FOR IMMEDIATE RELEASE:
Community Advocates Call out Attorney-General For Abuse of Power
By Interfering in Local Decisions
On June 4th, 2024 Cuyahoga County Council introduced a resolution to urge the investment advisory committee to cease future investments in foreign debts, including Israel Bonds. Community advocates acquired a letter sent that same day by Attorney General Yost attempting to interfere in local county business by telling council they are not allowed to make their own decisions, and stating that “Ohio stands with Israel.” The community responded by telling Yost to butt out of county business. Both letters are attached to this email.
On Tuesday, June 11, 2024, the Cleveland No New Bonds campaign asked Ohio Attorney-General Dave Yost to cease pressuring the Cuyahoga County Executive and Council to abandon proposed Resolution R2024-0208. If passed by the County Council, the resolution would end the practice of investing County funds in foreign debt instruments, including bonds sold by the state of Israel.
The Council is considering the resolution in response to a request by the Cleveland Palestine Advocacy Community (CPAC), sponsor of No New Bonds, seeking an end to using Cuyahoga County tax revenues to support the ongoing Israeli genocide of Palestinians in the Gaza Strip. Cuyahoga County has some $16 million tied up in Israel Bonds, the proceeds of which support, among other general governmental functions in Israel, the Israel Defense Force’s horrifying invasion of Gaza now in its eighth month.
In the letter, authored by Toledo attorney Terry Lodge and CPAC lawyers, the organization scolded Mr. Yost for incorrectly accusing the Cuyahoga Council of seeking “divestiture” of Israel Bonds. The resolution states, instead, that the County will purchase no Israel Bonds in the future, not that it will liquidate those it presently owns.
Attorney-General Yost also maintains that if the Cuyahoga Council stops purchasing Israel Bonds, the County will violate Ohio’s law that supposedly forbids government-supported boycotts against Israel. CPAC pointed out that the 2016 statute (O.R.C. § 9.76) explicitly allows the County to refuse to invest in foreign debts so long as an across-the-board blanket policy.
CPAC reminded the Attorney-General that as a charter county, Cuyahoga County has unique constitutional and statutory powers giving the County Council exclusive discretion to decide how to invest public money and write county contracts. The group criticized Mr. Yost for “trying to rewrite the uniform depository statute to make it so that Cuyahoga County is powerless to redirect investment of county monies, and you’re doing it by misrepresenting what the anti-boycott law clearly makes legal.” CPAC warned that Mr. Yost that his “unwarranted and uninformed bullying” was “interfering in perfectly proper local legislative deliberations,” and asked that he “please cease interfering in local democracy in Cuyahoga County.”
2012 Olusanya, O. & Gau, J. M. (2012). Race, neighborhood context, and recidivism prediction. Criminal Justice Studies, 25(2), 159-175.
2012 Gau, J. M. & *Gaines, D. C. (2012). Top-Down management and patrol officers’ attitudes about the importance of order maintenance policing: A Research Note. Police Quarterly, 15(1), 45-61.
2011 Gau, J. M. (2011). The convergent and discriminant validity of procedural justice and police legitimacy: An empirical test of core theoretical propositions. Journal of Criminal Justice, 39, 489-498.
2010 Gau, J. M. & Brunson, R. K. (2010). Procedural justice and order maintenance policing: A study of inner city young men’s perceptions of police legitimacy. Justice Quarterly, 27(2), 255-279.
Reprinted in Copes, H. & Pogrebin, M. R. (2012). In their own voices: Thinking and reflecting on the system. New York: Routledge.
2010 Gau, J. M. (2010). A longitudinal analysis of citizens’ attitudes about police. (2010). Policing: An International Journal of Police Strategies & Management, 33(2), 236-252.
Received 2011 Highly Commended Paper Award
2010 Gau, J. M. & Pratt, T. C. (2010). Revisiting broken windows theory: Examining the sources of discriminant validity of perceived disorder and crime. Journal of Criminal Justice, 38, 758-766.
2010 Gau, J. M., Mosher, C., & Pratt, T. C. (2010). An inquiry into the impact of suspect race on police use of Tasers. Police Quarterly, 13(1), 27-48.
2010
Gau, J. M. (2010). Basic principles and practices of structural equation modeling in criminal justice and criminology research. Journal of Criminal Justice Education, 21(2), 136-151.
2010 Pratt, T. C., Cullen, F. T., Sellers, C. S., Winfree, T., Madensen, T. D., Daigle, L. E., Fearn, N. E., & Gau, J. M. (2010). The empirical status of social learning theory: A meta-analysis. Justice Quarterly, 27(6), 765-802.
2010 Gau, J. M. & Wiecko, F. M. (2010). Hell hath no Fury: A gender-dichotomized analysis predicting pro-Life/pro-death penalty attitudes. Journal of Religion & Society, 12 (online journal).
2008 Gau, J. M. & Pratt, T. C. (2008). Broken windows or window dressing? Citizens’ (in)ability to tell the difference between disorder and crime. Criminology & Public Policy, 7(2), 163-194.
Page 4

=-=-=

- [WORK TO COMPLETE]:
Look for the word "will" in the records above, count the lines that hold it, and give only that number.

- [EXERCISE SOLUTION]:
2